The image editor GIMP is a good example of such an application. In its latest version it features a library of filters with support for OpenCL acceleration. As opposed to WinZIP, these filters are almost exclusively performed on the graphics core whereas the x86 cores only do some auxiliary work.
So it is no wonder that GIMP runs better on high-performance graphics hardware. As an illustration, we can show you the speed of sequential execution of three resource-consuming effects: Gaussian blur, Motion blur and Bilateral.
GPU-based performance acceleration is something you can actually notice. Under favorable conditions, the graphics core’s shader processors can ensure a substantial performance boost. The graphics core architecture of AMD’s Trinity APUs is not only faster than Intel’s HD Graphics but also more optimized for computing. So when the application, like GIMP, is OpenCL-optimized, AMD’s APUs can deliver an outstanding performance in comparison with their Intel counterparts. The Core i3-3225 with the most advanced version of Intel’s integrated graphics is only as fast as the junior Socket FM2 processor AMD A4-5300 when it comes to applying these image filters. The other Intel CPUs are much slower.
Another example of a popular OpenCL-compatible application is the professional video editing tool Sony Vegas Pro 12. When rendering video, it can distribute the load among all the computing resources of hybrid processors.
It must be noted that Intel’s graphics cores are not compatible with that application for some reason although the Ivy Bridge is specified to have no limitations in terms of its OpenCL support. Anyway, owners of LGA1155 systems can only rely on the conventional x86 computing resources here. On the other hand, this fact doesn’t prevent the Intel CPUs to look better in this test of video rendering in Sony Vegas Pro than in the previous case.
AMD’s quad-core Trinity APUs are about as fast as Intel’s Core i3 in Sony Vegas Pro. The dual-core A6 and A4 series models compete successfully with the Pentium and Celeron CPUs.
Next we tested our processors in SVPMark 3. It is a specialized performance benchmark for the SmoothVideo Project software which improves video playback by inserting new intermediary frames into the video stream. This software makes active use of GPU resources via OpenCL.
Well, the APU load graph shows that it is the x86 cores that do the bulk of work here.
However, we still see AMD’s Socket FM2 A10 and A8 APUs outperform Intel’s Core i3. Judging by the difference between the Core i3-3225 and the Core i3-3220, the graphics core’s performance is important for this benchmark, so it is no wonder that the quad-core Trinity models are in the lead. The dual-core A6 and A4 APUs look good, too.

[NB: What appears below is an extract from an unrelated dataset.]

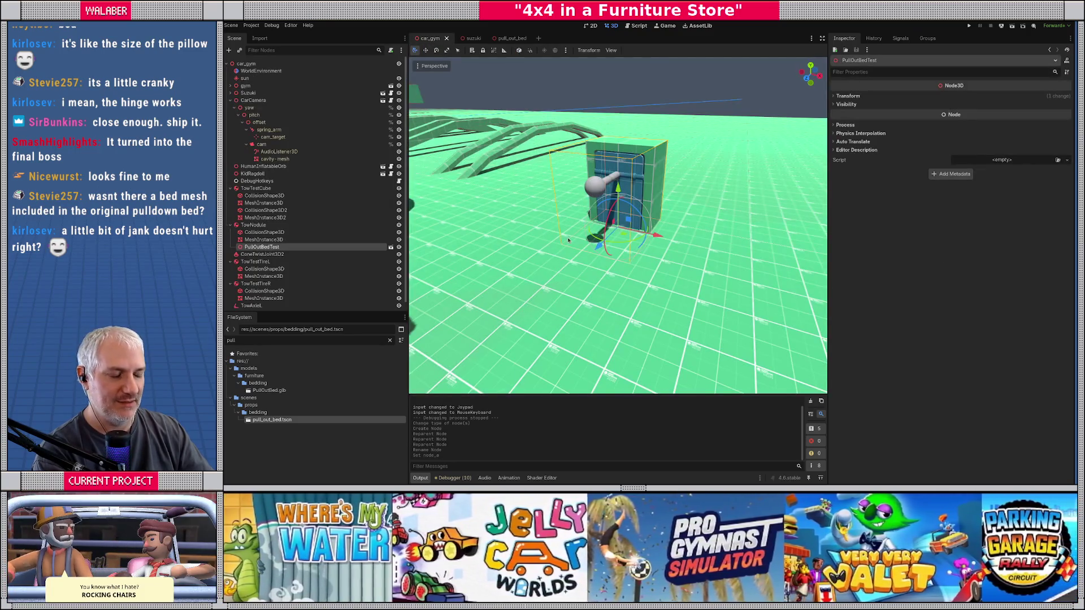
# Run the game with F6 to test the bed, then inspect BedCase's collision shape in pull_out_bed.
pyautogui.press('F6')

The results suggest that heterogeneous load is what the Socket FM2 platform needs to show its best. Intel’s CPUs, excepting perhaps the Core i3-3225, are not strong under such conditions. So if you plan to use video or image editing applications with OpenCL support, you may want to consider the graphics core’s performance while choosing the optimal platform. This factor may affect your platform’s speed in such applications even more than in 3D games.
We should keep it in mind that the integrated graphics core can only be employed for general-purpose computing if there is no discrete graphics card in the system. If it is installed, the integrated graphics is disabled in the processor, so the whole APU concept is only applicable to integrated platforms. But when the system includes a discrete graphics core, the integrated GPU has no effect on 3D or heterogeneous computing performance, which means that the computing performance of x86 cores remains the main factor for choosing CPUs for classic discrete PC configurations.